Singer-songwriter Dan Hill learned the importance of words at a young age.
His father asked that Hill write a logical letter whenever he wanted to do something normally forbidden, such as grow his hair long or extend his curfew, in order to plead his case.
“My parents are very articulate and very well-read. It was a well-expressed household and in order to make your mark in our house, words were our weapon,” Hill said.
Hill stopped by Centennial College’s East York campus recently to speak to journalism students. Hill, an accomplished songwriter, became famous in 1977 when he earned a Grammy nomination for his song “Sometimes When We Touch.” Since then, he has written songs for Britney Spears, Celine Dion and the Backstreet Boys.
Hill appeared in the news again, on Feb. 14 of this year, when he wrote a story for Maclean’s magazine about his son’s involvement with gangs in Toronto. Hill explains his son was trying to identify with his black culture.
“I was telling friends that there were three black kids who were staying at my house who have all been murdered in Toronto and it was a conversation-stopper,” Hill said. “I was stunned at how surprised people who were hearing the story were.”
Hill’s son David actively participated in telling this story, knowing it would open the public’s eyes to the reality of poverty, broken families and gang violence in the city.
“I wanted him to understand and help with the research in hopes that working on a project like this together would help us find a common ground,” Hill said.
Hill said that living in his own father’s shadow was not always easy for him; Hill’s father, Dr. Daniel Hill, started the Ontario Human Rights Commission in Toronto. He said his son could feel the same way and is worried his son does not have the outlets he had in songwriting.

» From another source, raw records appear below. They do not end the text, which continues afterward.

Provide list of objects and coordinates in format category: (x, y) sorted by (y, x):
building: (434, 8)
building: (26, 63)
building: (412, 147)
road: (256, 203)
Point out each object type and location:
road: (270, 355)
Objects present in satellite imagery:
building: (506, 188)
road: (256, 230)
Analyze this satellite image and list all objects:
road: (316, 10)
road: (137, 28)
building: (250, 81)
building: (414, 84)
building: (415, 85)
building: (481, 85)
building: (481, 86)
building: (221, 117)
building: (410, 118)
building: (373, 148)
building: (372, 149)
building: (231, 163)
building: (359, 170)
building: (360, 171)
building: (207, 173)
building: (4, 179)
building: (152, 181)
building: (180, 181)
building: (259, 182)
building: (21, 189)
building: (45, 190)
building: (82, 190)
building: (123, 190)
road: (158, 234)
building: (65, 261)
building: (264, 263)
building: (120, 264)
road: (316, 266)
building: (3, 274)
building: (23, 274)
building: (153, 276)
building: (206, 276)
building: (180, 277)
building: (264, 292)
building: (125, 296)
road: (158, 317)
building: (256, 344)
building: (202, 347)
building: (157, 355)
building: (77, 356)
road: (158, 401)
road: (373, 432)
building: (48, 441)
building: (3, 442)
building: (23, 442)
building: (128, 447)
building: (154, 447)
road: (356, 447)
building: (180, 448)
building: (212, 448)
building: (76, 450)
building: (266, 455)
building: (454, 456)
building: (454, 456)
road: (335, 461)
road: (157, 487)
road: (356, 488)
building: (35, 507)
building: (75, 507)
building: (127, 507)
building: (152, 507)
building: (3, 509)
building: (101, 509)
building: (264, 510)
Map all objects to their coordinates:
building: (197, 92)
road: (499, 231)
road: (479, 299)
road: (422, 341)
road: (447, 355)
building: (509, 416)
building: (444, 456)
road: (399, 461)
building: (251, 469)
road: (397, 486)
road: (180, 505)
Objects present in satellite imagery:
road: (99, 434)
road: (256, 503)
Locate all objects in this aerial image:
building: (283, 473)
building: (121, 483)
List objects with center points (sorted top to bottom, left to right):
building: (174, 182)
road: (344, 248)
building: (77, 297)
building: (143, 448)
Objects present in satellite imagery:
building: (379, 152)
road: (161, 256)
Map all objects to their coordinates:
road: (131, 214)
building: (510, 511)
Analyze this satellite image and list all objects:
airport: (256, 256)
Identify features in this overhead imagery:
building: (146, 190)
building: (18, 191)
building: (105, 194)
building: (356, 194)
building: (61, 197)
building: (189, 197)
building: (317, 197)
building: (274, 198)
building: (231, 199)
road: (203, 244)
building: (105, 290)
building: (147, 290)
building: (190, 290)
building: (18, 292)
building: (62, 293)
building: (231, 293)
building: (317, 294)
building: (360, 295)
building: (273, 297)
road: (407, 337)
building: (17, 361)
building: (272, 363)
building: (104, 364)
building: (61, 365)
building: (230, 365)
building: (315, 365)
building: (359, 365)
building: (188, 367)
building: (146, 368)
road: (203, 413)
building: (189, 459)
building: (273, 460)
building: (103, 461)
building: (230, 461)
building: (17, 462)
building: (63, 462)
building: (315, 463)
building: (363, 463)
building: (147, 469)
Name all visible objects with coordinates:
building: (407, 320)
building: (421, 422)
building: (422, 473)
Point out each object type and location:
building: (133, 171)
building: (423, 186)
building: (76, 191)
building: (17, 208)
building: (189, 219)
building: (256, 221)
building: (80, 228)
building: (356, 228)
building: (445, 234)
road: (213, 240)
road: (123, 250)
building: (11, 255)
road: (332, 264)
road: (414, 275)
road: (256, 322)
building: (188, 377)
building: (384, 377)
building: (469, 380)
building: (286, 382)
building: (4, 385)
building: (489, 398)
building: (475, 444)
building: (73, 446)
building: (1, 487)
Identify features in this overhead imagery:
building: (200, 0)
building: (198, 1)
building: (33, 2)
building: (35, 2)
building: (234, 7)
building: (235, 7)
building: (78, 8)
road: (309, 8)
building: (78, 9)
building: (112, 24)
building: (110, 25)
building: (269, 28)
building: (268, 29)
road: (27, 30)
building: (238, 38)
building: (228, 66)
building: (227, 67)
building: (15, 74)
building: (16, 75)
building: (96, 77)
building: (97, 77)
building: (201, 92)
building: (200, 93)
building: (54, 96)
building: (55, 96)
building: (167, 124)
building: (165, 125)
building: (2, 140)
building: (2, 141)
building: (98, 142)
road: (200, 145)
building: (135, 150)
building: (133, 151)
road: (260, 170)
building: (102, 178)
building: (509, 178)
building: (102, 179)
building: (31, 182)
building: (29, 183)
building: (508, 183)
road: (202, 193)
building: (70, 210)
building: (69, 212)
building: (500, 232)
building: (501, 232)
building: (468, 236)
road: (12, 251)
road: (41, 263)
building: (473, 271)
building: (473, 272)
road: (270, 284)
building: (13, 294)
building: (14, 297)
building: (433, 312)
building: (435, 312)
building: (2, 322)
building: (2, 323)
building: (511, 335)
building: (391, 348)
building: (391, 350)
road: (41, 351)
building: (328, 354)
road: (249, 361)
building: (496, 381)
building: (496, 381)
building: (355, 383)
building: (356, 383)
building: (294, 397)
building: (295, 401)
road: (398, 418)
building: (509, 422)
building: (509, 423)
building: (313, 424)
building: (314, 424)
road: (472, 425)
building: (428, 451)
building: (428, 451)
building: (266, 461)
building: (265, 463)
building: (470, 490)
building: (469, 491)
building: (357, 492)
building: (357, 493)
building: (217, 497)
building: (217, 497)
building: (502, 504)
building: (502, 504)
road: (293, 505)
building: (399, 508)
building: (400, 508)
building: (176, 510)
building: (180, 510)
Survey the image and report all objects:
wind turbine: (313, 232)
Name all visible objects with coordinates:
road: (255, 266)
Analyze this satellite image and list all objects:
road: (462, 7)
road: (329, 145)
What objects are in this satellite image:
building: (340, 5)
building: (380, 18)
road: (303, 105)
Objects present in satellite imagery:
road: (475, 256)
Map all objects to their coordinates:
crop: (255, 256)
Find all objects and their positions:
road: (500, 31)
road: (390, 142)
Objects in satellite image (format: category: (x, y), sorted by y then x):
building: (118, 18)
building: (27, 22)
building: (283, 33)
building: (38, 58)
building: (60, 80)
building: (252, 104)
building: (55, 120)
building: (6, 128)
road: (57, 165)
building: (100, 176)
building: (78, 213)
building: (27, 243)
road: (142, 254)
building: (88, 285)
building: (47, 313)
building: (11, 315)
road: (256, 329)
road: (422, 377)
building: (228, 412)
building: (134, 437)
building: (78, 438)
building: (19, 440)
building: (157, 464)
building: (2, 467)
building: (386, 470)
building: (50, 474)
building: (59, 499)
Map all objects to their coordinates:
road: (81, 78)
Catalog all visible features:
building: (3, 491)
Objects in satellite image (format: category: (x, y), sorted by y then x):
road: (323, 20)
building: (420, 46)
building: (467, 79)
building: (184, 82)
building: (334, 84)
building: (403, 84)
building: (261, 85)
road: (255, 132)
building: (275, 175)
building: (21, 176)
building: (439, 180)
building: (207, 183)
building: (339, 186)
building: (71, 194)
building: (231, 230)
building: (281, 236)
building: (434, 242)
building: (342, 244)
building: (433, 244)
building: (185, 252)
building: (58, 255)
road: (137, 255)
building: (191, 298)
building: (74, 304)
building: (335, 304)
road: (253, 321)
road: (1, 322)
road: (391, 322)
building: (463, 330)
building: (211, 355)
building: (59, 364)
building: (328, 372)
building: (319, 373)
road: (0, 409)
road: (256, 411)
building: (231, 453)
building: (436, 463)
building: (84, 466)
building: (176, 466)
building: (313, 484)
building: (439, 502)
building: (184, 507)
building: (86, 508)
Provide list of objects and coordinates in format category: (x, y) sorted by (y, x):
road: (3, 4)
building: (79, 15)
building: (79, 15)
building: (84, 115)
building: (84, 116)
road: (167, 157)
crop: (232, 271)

“It was therapeutic for me and my son. Some people felt it was a dangerous thing for me to do and that it was going to piss off the bad kids in the area and there would be repercussions,” Hill said.
Hill stated that parents all worry about their kids and when they become older there is a feeling of helplessness.
“I feel that the story has enabled parents to open up to me and tell me about their kids,” Hill said.
Hill hopes to extend his discussion by writing his book about his father, called “My Father’s Son.”